EXERCICES À RÉSOUDRE:
1) Énumérez les objectifs clés que la stratégie nationale de 1999 fixe pour le développement durable au Royaume-Uni, d'après le texte sur la construction durable.
2) Répondez aux questions suivantes à partir du texte sur la construction durable :
(a) En quelle année le gouvernement britannique a-t-il rendu publique sa stratégie en matière de développement durable ?
(b) À quelle date a-t-il présenté son second document stratégique ?
(c) Quels trois prélèvements sont cités à propos de la limitation de la charge fiscale ?
3) Recopiez sans rien changer le passage du texte sur la construction durable qui va de « La stratégie s’applique » à « de développement durable. ».

TEXTE PROPOSÉ:
• • • • • • •

Depuis plusieurs années, le gouvernement britannique se préoccupe du développement durable, particulièrement dans le secteur du Bâtiment. En dépit de ses nombreuses initiatives réglementaires, les résultats sur le terrain sont encore décevants.

En 1999, le gouvernement britannique a rendu publique sa stratégie en matière de développement durable, dans un rapport intitulé : « A better quality of life, a strategy for sustainable development for the UK ». Cette stratégie nationale fixe quatre objectifs clés pour le développement durable au Royaume-Uni :

  1. le progrès social, qui reconnaît les besoins de chacun,
  2. la protection efficace de l’environnement,
  3. l’utilisation prudente des ressources naturelles,
  4. et le maintien de niveaux de croissance économique et d’emploi élevés et stables.

La stratégie s’applique à tous les secteurs de l’économie britannique, mais à l’époque de la publication de cette stratégie, l’on admettait déjà que l’industrie du Bâtiment avait un rôle particulièrement important à jouer, en donnant au pays la possibilité d’atteindre ses objectifs de développement durable.

Le Bâtiment, avec le renfort des matériaux et des services associés aux constructions et aux infrastructures urbaines, crée des emplois, consomme des ressources naturelles et de l’énergie, est responsable de certains gaspillages mais influe sur le bien-être et la productivité à une échelle beaucoup plus grande que la plupart des autres secteurs de l’économie.

En juin 2000, le gouvernement britannique a présenté un second document stratégique « Building a better quality of life – A strategy for more sustainable construction », qui met en avant les bienfaits économiques, sociaux et environnementaux pouvant résulter d’une amélioration de l’efficience de l’industrie du Bâtiment. Ce document explique de quelle façon le gouvernement souhaite que l’industrie du Bâtiment contribue au développement durable. Il préconise notamment à ce secteur économique :

  • de réduire au maximum ses déchets,
  • de minimiser l’énergie dans la construction des bâtiments et dans leur exploitation,
  • d’éviter la pollution,
  • de préserver et accroître la biodiversité,
  • de préserver les ressources en eau,
  • de respecter la population et l’environnement local,
  • d’uniformiser le niveau des prestations.

Les avantages d’une construction durable

En modifiant sa culture pour embrasser plus largement une réflexion durable à tous les niveaux, le secteur du Bâtiment peut économiser de l’énergie, réduire le gaspillage et la pollution et diminuer les coûts de la vie ou ceux liés à la propriété. Les principaux avantages d’une telle approche incluront :

  • des coûts réels réduits grâce à une meilleure productivité,
  • des coûts de la vie globaux plus faibles, en particulier ceux de l’énergie et de l’eau,
  • un environnement intérieur amélioré, conduisant à une plus grande satisfaction de l’usager, à une productivité accrue du personnel et à sa fidélisation,
  • une sécurité accrue sur les sites de construction et autour d’eux,
  • une responsabilité et un risque réduits,
  • une limitation de la charge fiscale, notamment grâce au Climate Change Levy, à la Landfill Tax et à l’Aggregates Levy,
  • une localisation plus appropriée des constructions, économisant le transport d’énergie, réduisant les encombrements et contribuant à la régénération du tissu urbain,
  • une image valorisée des entreprises de construction, démontrant à la communauté locale ce que l’on peut obtenir, et encourageant de cette manière d’autres à le demander et à l’obtenir,
  • une qualité de vie meilleure pour tous.

• • • • • • •

DONNÉES FOURNIES:
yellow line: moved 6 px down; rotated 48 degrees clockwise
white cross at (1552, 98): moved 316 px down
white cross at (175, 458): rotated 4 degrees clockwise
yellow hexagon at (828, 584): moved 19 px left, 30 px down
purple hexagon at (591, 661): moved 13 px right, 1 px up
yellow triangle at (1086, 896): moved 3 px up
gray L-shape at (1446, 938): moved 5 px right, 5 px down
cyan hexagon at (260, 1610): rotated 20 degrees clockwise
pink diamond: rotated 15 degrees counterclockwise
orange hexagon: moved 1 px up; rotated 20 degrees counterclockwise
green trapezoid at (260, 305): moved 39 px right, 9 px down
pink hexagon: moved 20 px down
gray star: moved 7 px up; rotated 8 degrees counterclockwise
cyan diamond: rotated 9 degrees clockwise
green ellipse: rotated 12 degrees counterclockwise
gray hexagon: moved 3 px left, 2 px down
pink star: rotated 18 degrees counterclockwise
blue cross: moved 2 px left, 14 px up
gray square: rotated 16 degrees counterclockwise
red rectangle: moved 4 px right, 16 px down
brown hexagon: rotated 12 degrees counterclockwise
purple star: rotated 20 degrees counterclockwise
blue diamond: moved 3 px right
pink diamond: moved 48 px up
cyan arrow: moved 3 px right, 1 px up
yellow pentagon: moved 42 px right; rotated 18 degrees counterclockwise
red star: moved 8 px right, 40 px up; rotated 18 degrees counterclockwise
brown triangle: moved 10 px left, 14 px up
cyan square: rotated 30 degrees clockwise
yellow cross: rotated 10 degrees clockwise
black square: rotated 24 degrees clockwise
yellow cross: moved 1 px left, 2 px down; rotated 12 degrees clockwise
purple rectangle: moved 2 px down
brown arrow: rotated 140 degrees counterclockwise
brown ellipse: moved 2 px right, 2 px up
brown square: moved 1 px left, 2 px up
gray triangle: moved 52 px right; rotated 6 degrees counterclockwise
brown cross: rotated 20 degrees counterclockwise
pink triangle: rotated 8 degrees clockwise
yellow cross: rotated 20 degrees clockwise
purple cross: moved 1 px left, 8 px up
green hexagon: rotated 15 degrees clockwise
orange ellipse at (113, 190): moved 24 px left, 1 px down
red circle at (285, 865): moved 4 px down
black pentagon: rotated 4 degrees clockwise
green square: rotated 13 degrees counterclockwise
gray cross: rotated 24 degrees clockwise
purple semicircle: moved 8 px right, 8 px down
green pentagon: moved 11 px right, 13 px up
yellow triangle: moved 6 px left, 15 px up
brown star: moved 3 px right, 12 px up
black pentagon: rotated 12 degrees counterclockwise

• • • • • • •

RÉPONSES:
1)
1. le progrès social, qui reconnaît les besoins de chacun ;
2. la protection efficace de l'environnement ;
3. l'utilisation prudente des ressources naturelles ;
4. le maintien de niveaux de croissance économique et d'emploi élevés et stables.

2)
(a) En 1999.
(b) En juin 2000.
(c) Le Climate Change Levy, la Landfill Tax et l'Aggregates Levy.

3)
La stratégie s’applique à tous les secteurs de l’économie britannique, mais à l’époque de la publication de cette stratégie, l’on admettait déjà que l’industrie du Bâtiment avait un rôle particulièrement important à jouer, en donnant au pays la possibilité d’atteindre ses objectifs de développement durable.